Dolor y gloria

Crítica de Diego Batlle - Otros Cines

Dolor y gloria narra la historia de Salvador Mallo (Antonio Banderas, en la que muy probablemente sea las mejores actuación de su carrera como un claro alter-ego almodovariano), un director que ha conocido épocas de gloria y hoy está prácticamente retirado, mientras lucha -entre otros flagelos- contra insoportables dolores en la espalda y la cabeza que lo han sumido además en una profunda depresión que lo ha inmovilizado en más de un sentido.

A partir de la presentación en la Filmoteca de Madrid de una copia restaurada de Sabor, un film suyo rodado 32 años atrás y revalorizado como un clásico, se reencuentra con Alberto Crespo (Asier Etxeandia en plan Eusebiop Poncela), a quien no había visto desde aquel caótico rodaje. A pesar de las viejas peleas, ambos empiezan a compartir algunos proyectos laborales (como un monólogo escrito por Salvador que Alberto monta solo en un pequeño teatro off), pero también el uso de heroína (todo un tema para la generación de la “movida” española).

Dolor y gloria es una historia dura y emotiva, poderosa e intimista a la vez, que aborda cuestiones como la degradación física, la vejez, la relectura y resignificación de distintos momentos clave de la vida personal (desde las experiencias iniciáticas de la infancia hasta la forma de lidiar con la muerte de la madre) y la posibilidad de reencontrarse con los demás y con uno mismo.

Si esta descripción parece propia de un libro de autoayuda, lo cierto es que Almodóvar aborda estas temáticas con sutileza, austeridad emocional, múltiples matices y una inteligencia que ubican a Dolor y gloria entre las mejores películas de su dilatada carrera que ya supera las cuatro décadas.

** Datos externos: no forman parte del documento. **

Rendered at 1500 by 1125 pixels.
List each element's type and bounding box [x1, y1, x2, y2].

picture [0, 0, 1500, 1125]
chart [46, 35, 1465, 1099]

Un film de una solidez, una precisión y una convicción insoslayables (con algo de Ocho y medio, de Federico Fellini, y un homenaje a la lejana Arrebato, de Iván Zulueta) a cargo de un director en plena madurez artística.

Aunque Almodóvar ha sido elogiado desde siempre por sus incursiones en el universo femenino, esta suerte de cierre del tríptico sobre las desventuras de directores de cine que iniciara con La ley del deseo y La mala educación lo muestra igual de sensible en su retrato de las contradicciones internas, los miedos, las angustias y los traumas de los hombres cuando la madurez ya se confunde con los primeros indicios de una vejez que trae aparejados achaques físicos y miserias psicológicas.

Como dato de color, la película -un nostálgico canto al amor maternal, al poder del cine y a los amores perdidos- tiene múltiples conexiones con la Argentina: desde el esencial papel de Sbaraglia (un ex amante de Salvador durante tres años en su juventud) hasta una participación especial de Cecilia Roth, el diseño de Juan Gatti, la dirección de arte de María Clara Notari y hasta un fragmento de La niña santa, de Lucrecia Martel, que los protagonistas ven en televisión. Y es precisamente el Salvador ya cincuentón de Sbaraglia quien regala con un beso apasionado al Salvador de Banderas uno de los momentos más intensos de una conmovedora, inolvidable película que se ubica con contundencia entre lo mejor de una flimografía almodovariana que ya supera los 20 largometrajes.